━━━━━ SUPPLIED RECORDS ━━━━━
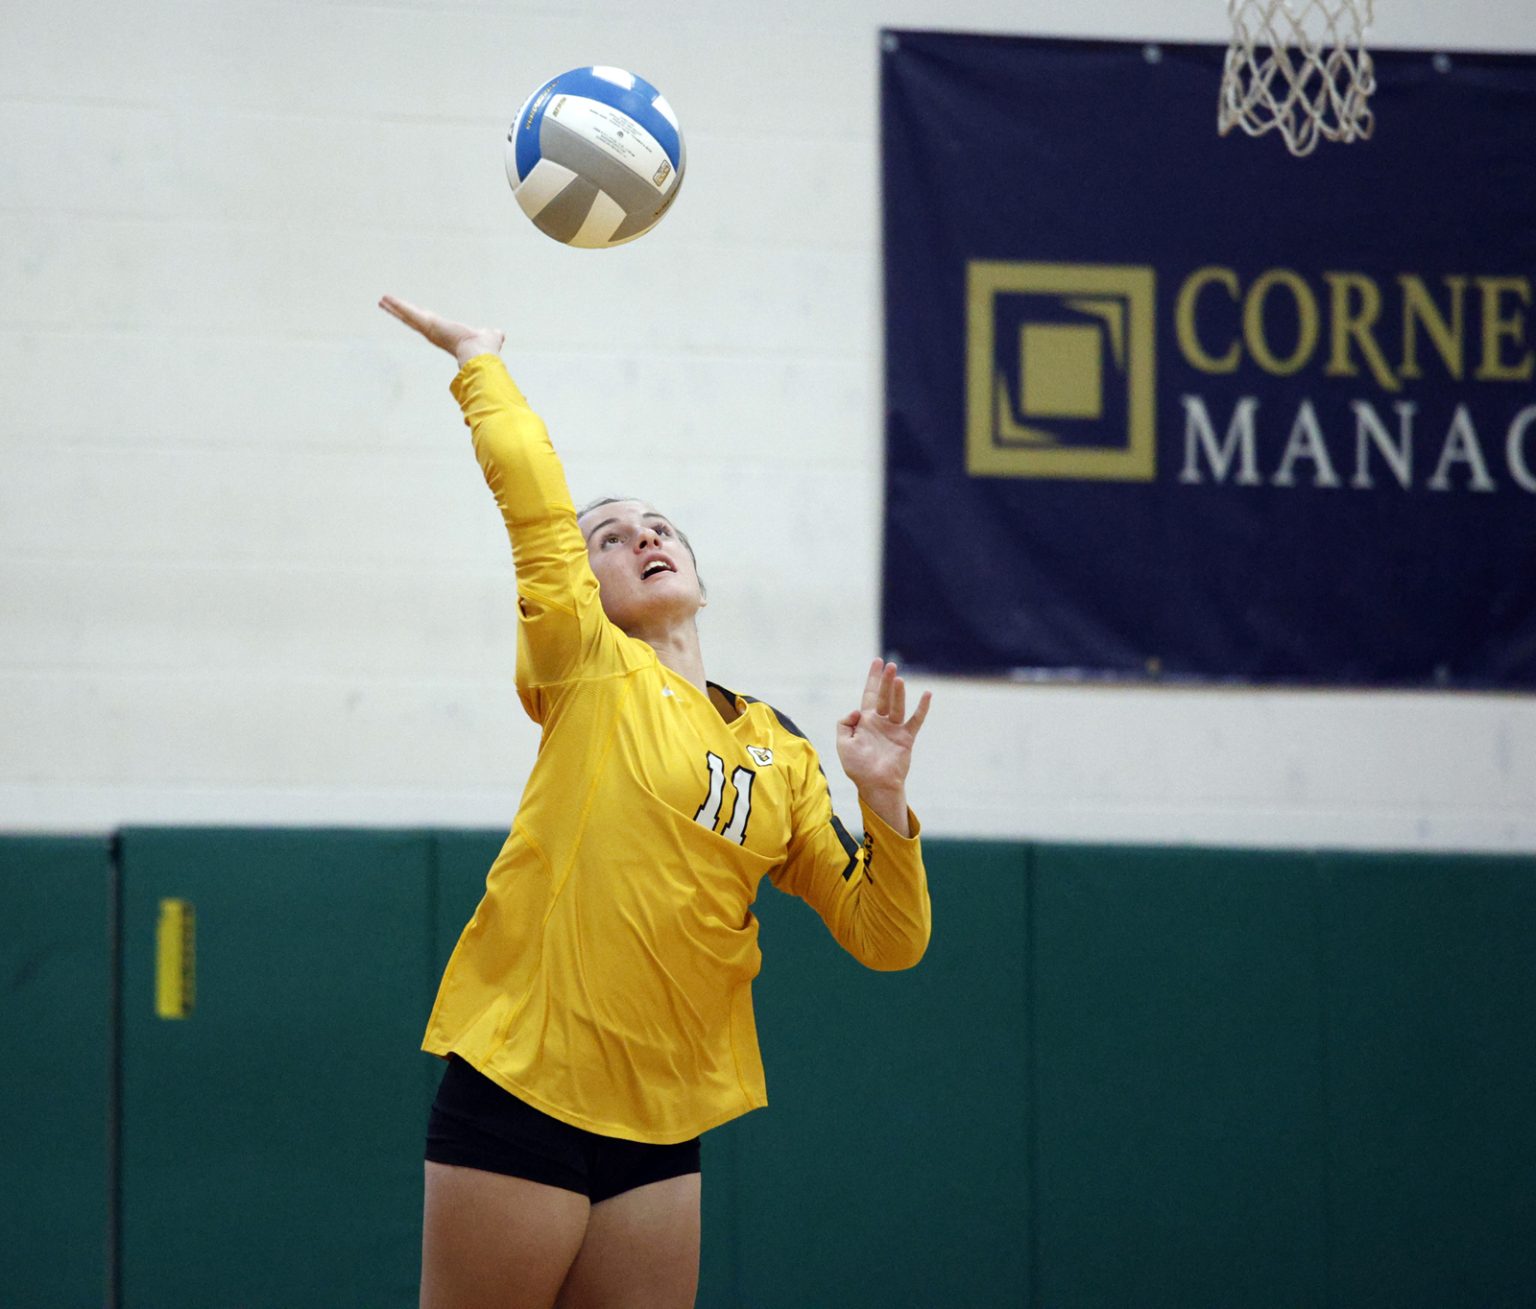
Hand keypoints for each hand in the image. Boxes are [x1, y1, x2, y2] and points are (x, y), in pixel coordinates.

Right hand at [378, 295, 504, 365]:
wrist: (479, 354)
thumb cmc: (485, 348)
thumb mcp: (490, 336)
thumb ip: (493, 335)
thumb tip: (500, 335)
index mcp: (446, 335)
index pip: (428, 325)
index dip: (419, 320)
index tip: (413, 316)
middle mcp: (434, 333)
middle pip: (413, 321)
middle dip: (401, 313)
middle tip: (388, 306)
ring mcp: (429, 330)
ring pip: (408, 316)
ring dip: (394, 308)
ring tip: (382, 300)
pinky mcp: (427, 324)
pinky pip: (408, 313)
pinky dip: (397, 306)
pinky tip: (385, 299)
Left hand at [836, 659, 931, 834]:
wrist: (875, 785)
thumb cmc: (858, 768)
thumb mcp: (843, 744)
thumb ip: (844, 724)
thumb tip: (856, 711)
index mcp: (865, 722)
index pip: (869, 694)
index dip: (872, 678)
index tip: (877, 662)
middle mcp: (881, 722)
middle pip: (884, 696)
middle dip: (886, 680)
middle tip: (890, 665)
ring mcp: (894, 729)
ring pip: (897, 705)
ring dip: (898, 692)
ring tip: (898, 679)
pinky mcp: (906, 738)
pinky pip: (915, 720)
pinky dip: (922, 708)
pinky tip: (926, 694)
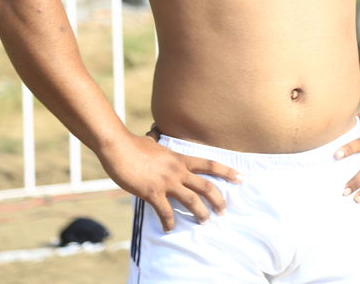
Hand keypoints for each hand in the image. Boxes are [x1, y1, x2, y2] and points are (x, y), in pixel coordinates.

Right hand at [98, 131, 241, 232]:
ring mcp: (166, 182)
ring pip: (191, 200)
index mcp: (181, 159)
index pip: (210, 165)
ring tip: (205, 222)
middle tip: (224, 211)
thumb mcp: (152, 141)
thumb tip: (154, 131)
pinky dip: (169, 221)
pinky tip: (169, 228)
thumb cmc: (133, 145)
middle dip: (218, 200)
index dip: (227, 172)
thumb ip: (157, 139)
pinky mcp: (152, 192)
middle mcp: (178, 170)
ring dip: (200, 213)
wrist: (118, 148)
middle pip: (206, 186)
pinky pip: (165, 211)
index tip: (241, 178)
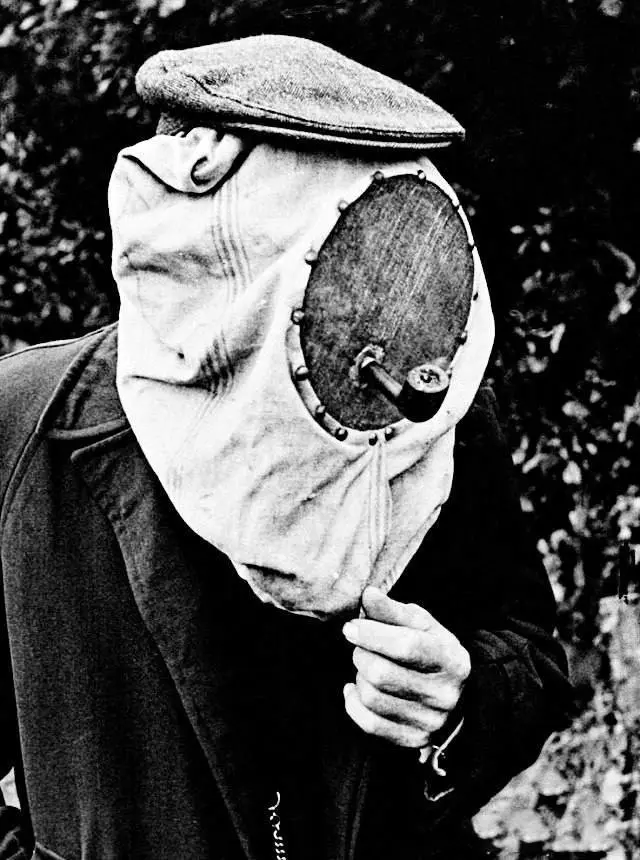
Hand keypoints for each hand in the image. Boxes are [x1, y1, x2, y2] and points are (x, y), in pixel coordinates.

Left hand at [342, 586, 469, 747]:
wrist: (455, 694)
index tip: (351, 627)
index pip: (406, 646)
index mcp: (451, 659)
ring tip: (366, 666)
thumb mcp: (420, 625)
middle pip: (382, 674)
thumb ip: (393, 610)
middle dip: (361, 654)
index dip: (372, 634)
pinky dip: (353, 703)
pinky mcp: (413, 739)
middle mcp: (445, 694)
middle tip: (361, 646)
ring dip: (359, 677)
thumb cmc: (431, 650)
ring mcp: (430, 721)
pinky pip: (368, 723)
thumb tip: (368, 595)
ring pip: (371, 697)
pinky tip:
━━━━━
• PROBLEM TO WORK ON
Exactly the lines from the one containing "ring dip: (898, 692)" through the end of the data above: repeat those, both ends included, and nothing else. Skip the pictures.

• ANSWER BOX
ring dip: (898, 692)
ring tip: (898, 679)
pinky mcp: (906, 738)
pinky pip: (915, 720)
pinky dip: (922, 708)
pinky tip: (926, 694)
Hand keypoints for each hand in the image. Boxes are [x1, y1, x2, y2] and points are (x, y), in pixel coordinates.

Right hand at [98, 131, 241, 232]:
ring mcp: (166, 182)
ring pip: (191, 200)
index mcp: (181, 159)
index pip: (210, 165)
ring tip: (205, 222)
middle tip: (224, 211)
thumb mcp: (152, 141)
thumb tip: (154, 131)
pinky dip: (169, 221)
pinky tip: (169, 228)
thumb cmc: (133, 145)
middle dip: (218, 200)
index dip: (227, 172)
thumb ip: (157, 139)
pinky mcp: (152, 192)
middle mcp: (178, 170)
ring dip: (200, 213)
wrist: (118, 148)
middle pip: (206, 186)
pinky pip: (165, 211)
index tip: (241, 178)
Hand keypoints for each hand in the image. Boxes are [x1, y1, x2, y2] and points are (x, y), in pixel coordinates.

Left hand at [342, 586, 469, 747]:
wrist: (455, 694)
index tip: (351, 627)
index pip: (406, 646)
index mcp: (451, 659)
ring tip: (366, 666)
thumb mcp: (420, 625)
middle pip: (382, 674)
thumb ip: (393, 610)
middle dip: (361, 654)
index dip: (372, 634)
pinky dip: (353, 703)
pinky mcp: (413, 739)
middle mcp: (445, 694)
middle tip: (361, 646)
ring dip: (359, 677)
thumb cmc: (431, 650)
ring mcp: (430, 721)
pinky pip: (368, 723)
thumb tip: (368, 595)
ring pip: (371, 697)
pinky tip:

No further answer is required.